Preseason football camps opened at most colleges around the state on Friday. But according to new/old North Carolina coach Mack Brown, who’s been around long enough to know about such things, the real preparations for the upcoming seasons don’t start until the players start hitting one another a few days later.
“When you learn to swim, you’ve got to have a pool. When you learn to play football you’ve got to have pads,” Brown said at the Tar Heels’ first practice and his first back at UNC since 1997. “The first two days you are trying to get organized, you are trying to see who is conditioned, you are trying to look at your new guys and see what they look like because you haven’t been out on the practice field with them.
“You’ve got to play game speed every day in practice against other good players on your team and then you become a more confident football team.”
It’s an evaluation process that’s especially important for teams breaking in new coaches, a group that also includes East Carolina, Appalachian State, Charlotte and NC Central in addition to the Tar Heels.
Not that NC State’s Dave Doeren and other established coaches at Duke and Wake Forest aren’t as anxious to see their players finally don pads and start going at one another with full contact.
“It’s good to see guys finish plays,” Doeren said. “It was fun to see guys tackle and today we found out a little bit. … There’s more on the line. Those guys are going to play to the whistle. There’s a lot of straining going on.”
The competition among the Wolfpack figures to be even more intense than usual this summer because of the turnover the team experienced after its second straight nine-win season in 2018.
Gone is starting quarterback Ryan Finley, All-American center Garrett Bradbury, leading rusher Reggie Gallaspy and 1,000-yard receivers Kelvin Harmon and Jakobi Meyers — all of whom are currently in NFL camps.
There are several key holes to fill on the defensive side of the ball, as well, providing opportunities for nearly everyone on the practice field. That includes true freshmen such as highly touted running back Zonovan Knight, defensive end Savion Jackson and wide receiver Keyon Lesane.
Of all the position battles starting to heat up, none will capture as much attention as the competition for the starting quarterback job between sophomore Matthew McKay, redshirt freshman Devin Leary and prized recruit Bailey Hockman, a junior college transfer who started his career at Florida State.
Although McKay came out of the spring as the early frontrunner, based primarily on the limited snaps he took in relief of Finley, Doeren made it clear Tuesday that the starting job for State’s opener against ECU won’t be decided anytime soon.
The good news is that even with the loss of Harmon and Meyers, whoever wins the job will have an experienced group of receivers to throw to. It’s a group that includes junior Emeke Emezie, sophomore Thayer Thomas and graduate transfer Tabari Hines.
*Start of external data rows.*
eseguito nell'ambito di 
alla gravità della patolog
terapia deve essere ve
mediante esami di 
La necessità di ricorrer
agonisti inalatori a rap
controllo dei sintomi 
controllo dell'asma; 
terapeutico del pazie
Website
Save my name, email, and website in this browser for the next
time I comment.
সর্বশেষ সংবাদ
“They’ve been rotating throughout camp,” Doeren said of his quarterback trio, adding that he’ll start establishing a more defined pecking order “when they tell me by their play.”
UNC’s Brown is taking a similar approach to his unsettled quarterback situation, which, like State, has three players vying for one leadership position.
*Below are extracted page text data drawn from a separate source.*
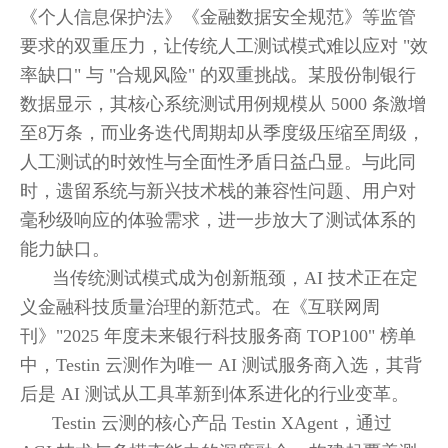
《个人信息保护法》《金融数据安全规范》等监管
要求的双重压力，让传统人工测试模式难以应对 "效
率缺口" 与 "合规风险" 的双重挑战。某股份制银行
数据显示，其核心系统测试用例规模从 5000 条激增
至8万条，而业务迭代周期却从季度级压缩至周级，
人工测试的时效性与全面性矛盾日益凸显。与此同
时，遗留系统与新兴技术栈的兼容性问题、用户对
毫秒级响应的体验需求，进一步放大了测试体系的
能力缺口。
当传统测试模式成为创新瓶颈，AI 技术正在定
义金融科技质量治理的新范式。在《互联网周
刊》"2025 年度未来银行科技服务商 TOP100" 榜单
中，Testin 云测作为唯一 AI 测试服务商入选，其背
后是 AI 测试从工具革新到体系进化的行业变革。
Testin 云测的核心产品 Testin XAgent，通过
The difference is that in Chapel Hill, two of the candidates — redshirt freshman Jace Ruder and Cade Fortin — got meaningful game experience before getting hurt last season while a third, incoming freshman Sam Howell, is the crown jewel of Brown’s first recruiting class.
“We have told the quarterbacks, every pass you throw is either getting you closer to moving up or down, so they have more pressure than anybody else to get it fixed,” Brown said. “You’ve got to press your quarterbacks and make them do things that they are going to have to do in order for us to have a great season. You can’t hide them.
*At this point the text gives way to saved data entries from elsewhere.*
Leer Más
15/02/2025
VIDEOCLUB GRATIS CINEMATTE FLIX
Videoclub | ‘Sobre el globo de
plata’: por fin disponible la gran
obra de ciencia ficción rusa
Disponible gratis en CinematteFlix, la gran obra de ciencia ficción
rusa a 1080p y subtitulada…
“We are going to be demanding of them. We are going to put them in really tough situations and see which one comes out.”
At ECU, Mike Houston isn’t just putting his quarterbacks in tough situations in his first camp with the Pirates.
The former James Madison coach began putting his players through a rigorous physical regimen right from the opening whistle in an attempt to establish a tougher, more resilient culture than the one that led to three straight 3-9 seasons under the previous regime.
“There ain’t gonna be any tapping out. There ain’t gonna be any not practicing, then playing,” he said. “All those habits that have been here for the past several years, they ain’t gonna be here. They’re going to understand that.
“You can have expectations, that’s all fine and good. But if there’s not a commitment to back up those expectations, then they’re false. They’re fake and we ain’t gonna be about that.”
Duke’s David Cutcliffe is taking a similar approach to his team’s early workouts.
“It comes out here on this grass,” Cutcliffe said. “This is the only place the seeds of victory will grow. They don’t grow on game fields. It becomes competitive. I want to know who will fight to win, I don’t want lip service. In these reps, a freshman has a chance to show us that he is a better fighter to win the game. It has been our focus right now and it is a huge part of being a really good program.”